FUENTE: http://www.mercurioantofagasta.cl/prontus4_noticias/site/artic/20100418/pags/20100418000531.html

En el circo internacional de los hermanos Fuentes Gasca hay tigres de bengala, dromedarios, acróbatas, caballos y hasta un canguro, pero sólo hay un payaso: “Mikie”, el único chileno del elenco y el encargado de conducir el espectáculo.

A “Mikie” lo presentan como la estrella del circo, y sin duda lo es, capaz de hacer reír a grandes y chicos, y de llenar con mágica esos espacios entre un número y otro.

tachuela

Su verdadero nombre es Miguel Maluenda y pertenece a la familia circense más importante de nuestro país: los Tachuelas.

Es parte de la sexta generación circense familiar ,y sus tíos, primos y hermanos son payasos.

“Mikie” nació y creció en una carpa, y desde siempre supo que su destino era el hacer reír.

“A los 4 años ya hacía acrobacias, pero lo que más me llena es ser payaso, porque la sonrisa de los niños y de los grandes es algo maravilloso”, afirma.

extranjero

Luego de varios años y de aprender técnicas de acrobacia, “Mikie” decidió viajar a probar suerte en el extranjero. Fue así como lo descubrieron.

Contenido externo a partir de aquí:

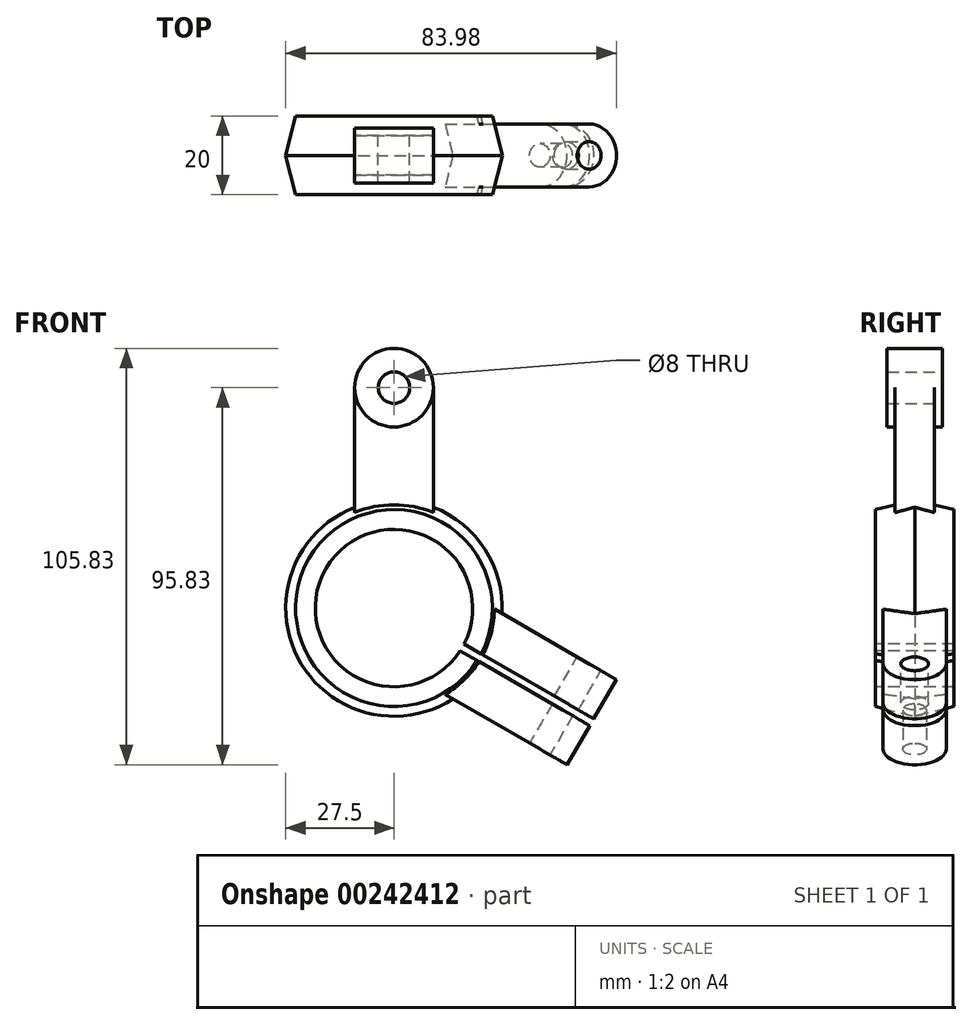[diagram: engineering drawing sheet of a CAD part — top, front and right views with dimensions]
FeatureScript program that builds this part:
annotation { "Feature Type Name" : "Feature", "Feature Type Description" : "" }
export const myFeature = defineFeature(function(context is Context, id is Id, definition is map)
    precondition{}
    {
        {
            var Q0;
            Q0=qCreatedBy(makeId("Front.planeOp"),FACE);
            var sketch = newSketch(context, id + "F0", { "sketchPlane" : qUnion([Q0])});
            skCircle(sketch, "E0", {"center": v(0, 0) * mm, "radius": 20 * mm});
            skCircle(sketch, "E1", {"center": v(0, 0) * mm, "radius": 25 * mm});
            skCircle(sketch, "E2", {"center": v(0, 0) * mm, "radius": 27.5 * mm});
            skLineSegment(sketch, "E3", {"start": v(0, 0) * mm, "end": v(0, 56) * mm});
            skCircle(sketch, "E4", {"center": v(0, 56) * mm, "radius": 10 * mm});
            skCircle(sketch, "E5", {"center": v(0, 56) * mm, "radius": 4 * mm});
            skLineSegment(sketch, "E6", {"start": v(-10, 56) * mm, "end": v(-10, 22.91) * mm});
            skLineSegment(sketch, "E7", {"start": v(10, 56) * mm, "end": v(10, 22.91) * mm});
            skLineSegment(sketch, "E8", {"start": v(-41.7, 0) * mm, "end": v(63.05, 0) * mm, "construction": true});
            skLineSegment(sketch, "E9", {"start": v(0, 0) * mm, "end": v(43.3, -25) * mm, "construction": true});
            skPoint(sketch, "E10", {"position": v(43.3, -25) * mm});
            skLineSegment(sketch, "E11", {"start": v(49.55, -14.17) * mm, "end": v(27.46, -1.42) * mm});
            skLineSegment(sketch, "E12", {"start": v(37.05, -35.83) * mm, "end": v(14.96, -23.07) * mm});
            skLineSegment(sketch, "E13", {"start": v(37.05, -35.83) * mm, "end": v(42.8, -25.87) * mm});
            skLineSegment(sketch, "E14", {"start": v(42.8, -25.87) * mm, "end": v(23.3, -14.6) * mm});
            skLineSegment(sketch, "E15.MirrorCS", {"start": v(43.8, -24.13) * mm, "end": v(24.3, -12.87) * mm});
            skLineSegment(sketch, "E16.MirrorCS", {"start": v(49.55, -14.17) * mm, "end": v(43.8, -24.13) * mm});
            skLineSegment(sketch, "E17", {"start": v(0, 0) * mm, "end": v(0, -49.76) * mm});
            skLineSegment(sketch, "E18", {"start": v(49.55, -14.17) * mm, "end": v(56.48, -18.17) * mm});
            skLineSegment(sketch, "E19", {"start": v(43.8, -24.13) * mm, "end": v(50.73, -28.13) * mm});
            skLineSegment(sketch, "E20", {"start": v(56.48, -18.17) * mm, "end": v(50.73, -28.13) * mm});
            skLineSegment(sketch, "E21.MirrorCS", {"start": v(42.8, -25.87) * mm, "end": v(49.73, -29.87) * mm});
            skLineSegment(sketch, "E22.MirrorCS", {"start": v(37.05, -35.83) * mm, "end": v(43.98, -39.83) * mm});
            skLineSegment(sketch, "E23.MirrorCS", {"start": v(43.98, -39.83) * mm, "end": v(49.73, -29.87) * mm});
            skLineSegment(sketch, "E24", {"start": v(14.96, -23.07) * mm, "end": v(12.5, -21.65) * mm});
            skLineSegment(sketch, "E25", {"start": v(23.3, -14.6) * mm, "end": v(21.13, -13.36) * mm});
            skLineSegment(sketch, "E26.MirrorCS", {"start": v(24.3, -12.87) * mm, "end": v(22.13, -11.62) * mm});
            skLineSegment(sketch, "E27.MirrorCS", {"start": v(27.46, -1.42) * mm, "end": v(25, 0) * mm});
            skSolve(sketch);
        }
        {
            var Q0;
            Q0=makeQuery(id+"F0.imprint","IMPRINT",FACE,{"disambiguationData":[TD([[makeQuery(id+"F0.imprint","IMPRINT",EDGE,{"derivedFrom":sQuery(id+"F0.wireOp",EDGE,"E5")}),-1.0]])]});
            extrude(context, id + "F1", {"entities" : qUnion([Q0]), "endBound" : BoundingType.SYMMETRIC, "depth" : 14 * mm});
        }
        {
            var Q0;
            Q0=qCreatedBy(makeId("Front.planeOp"),FACE);
            cPlane(context, id + "F2", {"entities" : qUnion([Q0]), "cplaneType" : CPlaneType.OFFSET, "offset" : 10 * mm, "width" : 150 * mm, "height" : 150 * mm});
        }
        {
            var Q0;
            Q0=qCreatedBy(id+"F2.planeOp",FACE);
            var sketch = newSketch(context, id + "F3", { "sketchPlane" : qUnion([Q0])});
            skCircle(sketch, "E28.0", {"center": v(0, 0) * mm, "radius": 25 * mm});
            skSolve(sketch);
        }
        {
            var Q0;
            Q0=qCreatedBy(makeId("Front.planeOp"),FACE);
            var sketch = newSketch(context, id + "F4", { "sketchPlane" : qUnion([Q0])});
            skCircle(sketch, "E29.0", {"center": v(0, 0) * mm, "radius": 27.5 * mm});
            skSolve(sketch);
        }
        {
            var Q0;
            Q0=makeQuery(id+"F4.imprint","IMPRINT",FACE,{"disambiguationData":[TD([[makeQuery(id+"F4.imprint","IMPRINT",EDGE,{"derivedFrom":sQuery(id+"F4.wireOp",EDGE,"E29.0")}),1.0]])]});
            var Q1;
            Q1=makeQuery(id+"F3.imprint","IMPRINT",FACE,{"disambiguationData":[TD([[makeQuery(id+"F3.imprint","IMPRINT",EDGE,{"derivedFrom":sQuery(id+"F3.wireOp",EDGE,"E28.0")}),1.0]])]});
            loft(context, id + "F5", {"sheetProfilesArray" : [{ "sheetProfileEntities" : qUnion([Q0]) }, { "sheetProfileEntities" : qUnion([Q1]) }]});
        }
        {
            var Q0;
            Q0=qCreatedBy(makeId("Front.planeOp"),FACE);
            cPlane(context, id + "F6", {"entities" : qUnion([Q0]), "cplaneType" : CPlaneType.OFFSET, "offset" : 10 * mm, "oppositeDirection" : true, "width" : 150 * mm, "height" : 150 * mm});
        }
        {
            var Q0;
            Q0=qCreatedBy(id+"F6.planeOp",FACE);
            var sketch = newSketch(context, id + "F7", { "sketchPlane" : qUnion([Q0])});
            skCircle(sketch, "E30.0", {"center": v(0, 0) * mm, "radius": 25 * mm});
            skSolve(sketch);
        }
        {
            var Q1;
            Q1=makeQuery(id+"F4.imprint","IMPRINT",FACE,{"disambiguationData":[TD([[makeQuery(id+"F4.imprint","IMPRINT",EDGE,{"derivedFrom":sQuery(id+"F4.wireOp",EDGE,"E29.0")}),1.0]])]});
            var Q2;
            Q2=makeQuery(id+"F7.imprint","IMPRINT",FACE,{"disambiguationData":[TD([[makeQuery(id+"F7.imprint","IMPRINT",EDGE,{"derivedFrom":sQuery(id+"F7.wireOp",EDGE,"E30.0")}),1.0]])]});
            loft(context, id + "F8", {"operationType" : NewBodyOperationType.ADD, "sheetProfilesArray" : [{ "sheetProfileEntities" : qUnion([Q1]) }, { "sheetProfileEntities" : qUnion([Q2]) }]});
        }
        {
            var Q0;
            {var subQ0=sQuery(id+"F0.wireOp",EDGE,"E7");var subQ1=sQuery(id+"F0.wireOp",EDGE,"E2");var subQ2=makeQuery(id+"F0.imprint","INTERSECT",VERTEX,{"derivedFrom":[subQ1,subQ0]});Q0=makeQuery(id+"F0.imprint","IMPRINT",FACE,{"disambiguationData":[TD([[makeQuery(id+"F0.imprint","IMPRINT",EDGE,{"disambiguationData":[TD([[subQ2,-1.0]])],"derivedFrom":subQ1}),-1.0]])]});}
            var Q1;
            {var subQ0=sQuery(id+"F0.wireOp",EDGE,"E6");var subQ1=sQuery(id+"F0.wireOp",EDGE,"E2");var subQ2=makeQuery(id+"F0.imprint","INTERSECT",VERTEX,{"derivedFrom":[subQ1,subQ0]});Q1=makeQuery(id+"F0.imprint","IMPRINT",FACE,{"disambiguationData":[TD([[makeQuery(id+"F0.imprint","IMPRINT",EDGE,{"disambiguationData":[TD([[subQ2,1.0]])],"derivedFrom":subQ1}),-1.0]])]});}
            var Q2;
            {var subQ0=sQuery(id+"F0.wireOp",EDGE,"E6");var subQ1=sQuery(id+"F0.wireOp",EDGE,"E1");var subQ2=makeQuery(id+"F0.imprint","INTERSECT",VERTEX,{"derivedFrom":[subQ1,subQ0]});Q2=makeQuery(id+"F0.imprint","IMPRINT",FACE,{"disambiguationData":[TD([[makeQuery(id+"F0.imprint","IMPRINT",EDGE,{"disambiguationData":[TD([[subQ2,1.0]])],"derivedFrom":subQ1}),-1.0]])]});}
            var Q3;
            {var subQ0=sQuery(id+"F0.wireOp",EDGE,"E7");var subQ1=sQuery(id+"F0.wireOp",EDGE,"E1");var subQ2=makeQuery(id+"F0.imprint","INTERSECT",VERTEX,{"derivedFrom":[subQ1,subQ0]});Q3=makeQuery(id+"F0.imprint","IMPRINT",FACE,{"disambiguationData":[TD([[makeQuery(id+"F0.imprint","IMPRINT",EDGE,{"disambiguationData":[TD([[subQ2,-1.0]])],"derivedFrom":subQ1}),-1.0]])]});}
            extrude(context, id + "F9", {"entities" : qUnion([Q0, Q1, Q2, Q3]), "operationType" : NewBodyOperationType.ADD, "endBound" : BoundingType.SYMMETRIC, "depth" : 10 * mm});
        }
        {
            var Q0;
            {var subQ0=sQuery(id+"F0.wireOp",EDGE,"E3");var subQ1=sQuery(id+"F0.wireOp",EDGE,"E0");var subQ2=makeQuery(id+"F0.imprint","INTERSECT",VERTEX,{"derivedFrom":[subQ1,subQ0]});Q0=makeQuery(id+"F0.imprint","IMPRINT",FACE,{"disambiguationData":[TD([[makeQuery(id+"F0.imprint","IMPRINT",EDGE,{"disambiguationData":[TD([[subQ2,-1.0]])],"derivedFrom":subQ1}),1.0]])]});}
            var Q1;
            {var subQ0=sQuery(id+"F0.wireOp",EDGE,"E3");var subQ1=sQuery(id+"F0.wireOp",EDGE,"E0");var subQ2=makeQuery(id+"F0.imprint","INTERSECT",VERTEX,{"derivedFrom":[subQ1,subQ0]});Q1=makeQuery(id+"F0.imprint","IMPRINT",FACE,{"disambiguationData":[TD([[makeQuery(id+"F0.imprint","IMPRINT",EDGE,{"disambiguationData":[TD([[subQ2,1.0]])],"derivedFrom":subQ1}),1.0]])]});}
            extrude(context, id + "F10", {"entities" : qUnion([Q0, Q1]), "operationType" : NewBodyOperationType.REMOVE, "endBound" : BoundingType.SYMMETRIC, "oppositeDirection" : true, "depth" : 48.8 * mm});
        }
        {
            var Q0;
            {var subQ0=sQuery(id+"F0.wireOp",EDGE,"E11");Q0=makeQuery(id+"F0.imprint","IMPRINT",FACE,{"disambiguationData":[TD([[makeQuery(id+"F0.imprint","IMPRINT",EDGE,{"derivedFrom":subQ0}),1.0]])]});}
            var Q1;
            Q1=makeQuery(id+"F0.imprint","IMPRINT",FACE,{"disambiguationData":[TD([[makeQuery(id+"F0.imprint","IMPRINT",EDGE,{"derivedFrom":sQuery(id+"F0.wireOp",EDGE,"E16.MirrorCS")}),1.0]])]});
            var Q2;
            Q2=makeQuery(id+"F0.imprint","IMPRINT",FACE,{"disambiguationData":[TD([[makeQuery(id+"F0.imprint","IMPRINT",EDGE,{"derivedFrom":sQuery(id+"F0.wireOp",EDGE,"E13")}),-1.0]])]});
            var Q3;
            {var subQ0=sQuery(id+"F0.wireOp",EDGE,"E12");Q3=makeQuery(id+"F0.imprint","IMPRINT",FACE,{"disambiguationData":[TD([[makeQuery(id+"F0.imprint","IMPRINT",EDGE,{"derivedFrom":subQ0}),-1.0]])]});}
            var Q4;
            {var subQ0=sQuery(id+"F0.wireOp",EDGE,"E26.MirrorCS");Q4=makeQuery(id+"F0.imprint","IMPRINT",FACE,{"disambiguationData":[TD([[makeQuery(id+"F0.imprint","IMPRINT",EDGE,{"derivedFrom":subQ0}),-1.0]])]});}
            var Q5;
            {var subQ0=sQuery(id+"F0.wireOp",EDGE,"E24");Q5=makeQuery(id+"F0.imprint","IMPRINT",FACE,{"disambiguationData":[TD([[makeQuery(id+"F0.imprint","IMPRINT",EDGE,{"derivedFrom":subQ0}),-1.0]])]});}
            extrude(context, id + "F11", {"entities" : qUnion([Q0, Q1, Q2, Q3, Q4, Q5]), "operationType" : NewBodyOperationType.ADD, "endBound" : BoundingType.SYMMETRIC, "depth" : 16 * mm});
        }
        {
            var Q0;
            Q0=makeQuery(id+"F11.opExtrude","SWEPT_FACE",FACE,{"disambiguationData":[OSD([sQuery(id+"F0.wireOp",EDGE,"E11"),sQuery(id+"F0.wireOp",EDGE,"E18"),sQuery(id+"F0.wireOp",EDGE,"E27.MirrorCS")])]});
            var sketch = newSketch(context, id + "F12", { "sketchPlane" : qUnion([Q0])});
            skFitSpline(sketch, "E31.0.0", {"points": [v(24.5, 0) * mm, v(23.75, -2.67) * mm, v(23, -5.34) * mm, v(22.23, -8) * mm]});
            skLineSegment(sketch, "E31.0.1", {"start": v(22.23, -8) * mm, "end": v(58, -8) * mm});
            skLineSegment(sketch, "E31.0.2", {"start": v(58, -8) * mm, "end": v(58, 8) * mm});
            skLineSegment(sketch, "E31.0.3", {"start": v(58, 8) * mm, "end": v(22.23, 8) * mm});
            skFitSpline(sketch, "E31.0.4", {"points": [v(22.23, 8) * mm, v(23, 5.34) * mm, v(23.75, 2.67) * mm, v(24.5, 0) * mm]});
            skLineSegment(sketch, "E32", {"start": v(58, 0) * mm, "end": v(50, 0) * mm});
            skPoint(sketch, "E32.endSnap0", {"position": v(58, 0) * mm});
            skCircle(sketch, "E33", {"center": v(50, 0) * mm, "radius": 8 * mm});
            skCircle(sketch, "E34", {"center": v(50, 0) * mm, "radius": 3.5 * mm});
            skSolve(sketch);
        }
        {
            var Q0;
            Q0=makeQuery(id+"F11.opExtrude","SWEPT_FACE",FACE,{"disambiguationData":[OSD([sQuery(id+"F0.wireOp",EDGE,"E23.MirrorCS")])]});
            var sketch = newSketch(context, id + "F13", { "sketchPlane" : qUnion([Q0])});
            skLineSegment(sketch, "E35.0.0", {"start": v(8, 1) * mm, "end": v(8, 12.5) * mm});
            skLineSegment(sketch, "E35.0.1", {"start": v(8, 12.5) * mm, "end": v(-8, 12.5) * mm});
            skLineSegment(sketch, "E35.0.2", {"start": v(-8, 12.5) * mm, "end": v(-8, 1) * mm});
            skLineSegment(sketch, "E35.0.3", {"start": v(-8, 1) * mm, "end": v(8, 1) * mm});
            skLineSegment(sketch, "E36.0.0", {"start": v(8, -12.5) * mm, "end": v(8, -1) * mm});
            skLineSegment(sketch, "E36.0.1", {"start": v(8, -1) * mm, "end": v(-8, -1) * mm});
            skLineSegment(sketch, "E36.0.2", {"start": v(-8, -1) * mm, "end": v(-8, -12.5) * mm});
            skLineSegment(sketch, "E36.0.3", {"start": v(-8, -12.5) * mm, "end": v(8, -12.5) * mm});
            skLineSegment(sketch, "E37", {"start": v(8, 1) * mm, "end": v(16.36, 1) * mm});
            skLineSegment(sketch, "E38", {"start": v(16.36, 1) * mm, "end": v(16.36, -1) * mm});
            skLineSegment(sketch, "E39", {"start": v(16.36, -1) * mm, "end": v(8, -1) * mm});
            skLineSegment(sketch, "E40", {"start": v(-8, 1) * mm, "end": v(-11.99, 1) * mm});
            skLineSegment(sketch, "E41", {"start": v(-11.99, 1) * mm, "end": v(-11.99, -1) * mm});
            skLineSegment(sketch, "E42", {"start": v(-11.99, -1) * mm, "end": v(-8, -1) * mm});
            skSolve(sketch);
        }
        {
            var Q0;
            Q0=makeQuery(id+"F13.imprint","IMPRINT",FACE,{"disambiguationData":[TD([[makeQuery(id+"F13.imprint","IMPRINT",EDGE,{"derivedFrom":sQuery(id+"F13.wireOp",EDGE,"E35.0.3")}),-1.0]])]});
            extrude(context, id + "F14", {"entities" : qUnion([Q0]), "operationType" : NewBodyOperationType.REMOVE, "oppositeDirection" : true, "depth" : 48.7 * mm});
        }
        {
            var Q0;
            {var subQ0=sQuery(id+"F12.wireOp",EDGE,"E31.0.2");var subQ1=sQuery(id+"F12.wireOp",EDGE,"E31.0.1");var subQ2=makeQuery(id+"F12.imprint","INTERSECT",VERTEX,{"derivedFrom":[subQ1,subQ0]});Q0=makeQuery(id+"F12.imprint","IMPRINT",FACE,{"disambiguationData":[TD([[makeQuery(id+"F12.imprint","IMPRINT",EDGE,{"disambiguationData":[TD([[subQ2,-1.0]])],"derivedFrom":subQ1}),-1.0]])]});}
            var Q1;
            {var subQ0=sQuery(id+"F12.wireOp",EDGE,"E31.0.3");var subQ1=sQuery(id+"F12.wireOp",EDGE,"E31.0.2");var subQ2=makeQuery(id+"F12.imprint","INTERSECT",VERTEX,{"derivedFrom":[subQ1,subQ0]});Q1=makeQuery(id+"F12.imprint","IMPRINT",FACE,{"disambiguationData":[TD([[makeQuery(id+"F12.imprint","IMPRINT",EDGE,{"disambiguationData":[TD([[subQ2,1.0]])],"derivedFrom":subQ1}),1.0]])]});}
            extrude(context, id + "F15", {"entities" : qUnion([Q0, Q1]), "operationType" : NewBodyOperationType.REMOVE, "endBound" : BoundingType.THROUGH_ALL, "oppositeDirection" : true, "depth" : 25 * mm});
        }
        {
            var Q0;
            Q0=makeQuery(id+"F12.imprint","IMPRINT",FACE,{"disambiguationData":[TD([[makeQuery(id+"F12.imprint","IMPRINT",EDGE,{"derivedFrom":sQuery(id+"F12.wireOp",EDGE,"E34")}),1.0]])]});
            extrude(context, id + "F16", {"entities" : qUnion([Q0]), "operationType" : NewBodyOperationType.REMOVE, "oppositeDirection" : true, "depth" : 12 * mm});
        }
        {
            var Q0;
            Q0=makeQuery(id+"F11.opExtrude","SWEPT_FACE",FACE,{"disambiguationData":[OSD([sQuery(id+"F0.wireOp",EDGE,"E12"),sQuery(id+"F0.wireOp",EDGE,"E22.MirrorCS"),sQuery(id+"F0.wireOp",EDGE,"E24")])]});
            var sketch = newSketch(context, id + "F17", { "sketchPlane" : qUnion([Q0])});
            skLineSegment(sketch, "E43.0", {"start": v(58, 0) * mm, "end": v(50, 0) * mm});
            skCircle(sketch, "E44", {"center": v(50, 0) * mm, "radius": 3 * mm});
            skSolve(sketch);
        }
        {
            var Q0;
            Q0=makeQuery(id+"F17.imprint","IMPRINT",FACE,{"disambiguationData":[TD([[makeQuery(id+"F17.imprint","IMPRINT",EDGE,{"derivedFrom":sQuery(id+"F17.wireOp",EDGE,"E44")}),1.0]])]});
            extrude(context, id + "F18", {"entities" : qUnion([Q0]), "operationType" : NewBodyOperationType.REMOVE, "oppositeDirection" : true, "depth" : 12 * mm});
        }
    });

“Llegar a un circo mexicano es lo máximo que te puede pasar, porque ellos tienen una trayectoria indiscutible, y para un payaso o acróbata es como las grandes ligas”, señala.

De esta manera regresó a Chile, consolidado y como parte importante de un elenco internacional.

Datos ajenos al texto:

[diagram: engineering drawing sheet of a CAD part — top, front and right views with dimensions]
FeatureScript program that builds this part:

“Para mi es un honor trabajar en Fuentes Gasca, ser parte de esta familia me llena de orgullo…somos una gran familia de gente sana y trabajadora”, confiesa.

Familia que también integran su esposa y sus dos hijos, con quienes viaja.

show

Durante la función el payaso hace no menos de 5 apariciones. En cada una de ellas realiza distintos actos, con participación de niños y adultos, e incluso acompañado de unos simpáticos perritos que ejecutan a la perfección parte de la rutina o ejecutando simpáticas melodías con su trompeta

Lo mejor de todo es que este payasito chileno logra lo que nadie en el lugar: la sonrisa espontánea de los niños, que todo el tiempo quieren abrazarlo, tocarlo o simplemente ser elegidos por él para realizar alguna hazaña.

De esta manera, logra darle al circo esa magia que ni animales ni acróbatas logran, porque no existe en el mundo un circo sin payasos y “Mikie” pertenece a esa estirpe.